Undefined function If we have an element of the set of real numbers i.e. '-3' and we have the square-root function i.e. $f(x) = \sqrt x$, then $f(-3) = \sqrt {-3}$ is undefined and the ordered pair $(-3, \sqrt {-3})$ is not a member of $f$. Is it what an undefined function is? 
 A: $f(x) = \sqrt x\quad$ IS defined for all $\;x \geq 0,\;$ but is not defined for real numbers $\;x \lt 0$.
So there is a domain on which it is defined, and an interval on which it is not defined.
If a function is undefined, it is usually "relatively" undefined on an interval or at certain points. whether and/or where a function is undefined depends on the given domain of the function. In your case  $f(x) = \sqrt x$ is perfectly defined on the set of non-negative real numbers, on the set of natural numbers, on the set of non-negative integers, etc. But it is undefined for all real negative numbers.  
So you're correct, $(-3, \sqrt {-3}) \notin f$, but we do have $(3, \sqrt 3) \in f$.

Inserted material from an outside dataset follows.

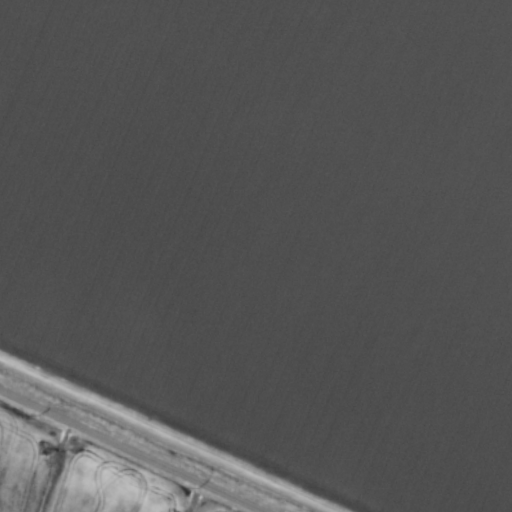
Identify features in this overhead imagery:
crop: (256, 256)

Another example: Let $$f: \mathbb R \to \mathbb R,\;\;f(x) = \dfrac 1x.\;$$ Then, when $\;x = 0,\;\;f(0) = \dfrac 10\;$ is undefined, because division by zero is undefined. But $f(x) = \dfrac 1x$ is defined for all other values of $x$: So the domain on which $f$ is defined, i.e., the values of $x$ for which $f$ is defined, includes all $x\in \mathbb R,\;x\neq 0$.  As suggested in a comment below, one way to put this is that no ordered pair of the form $(0, \cdot)$ is a member of $f$.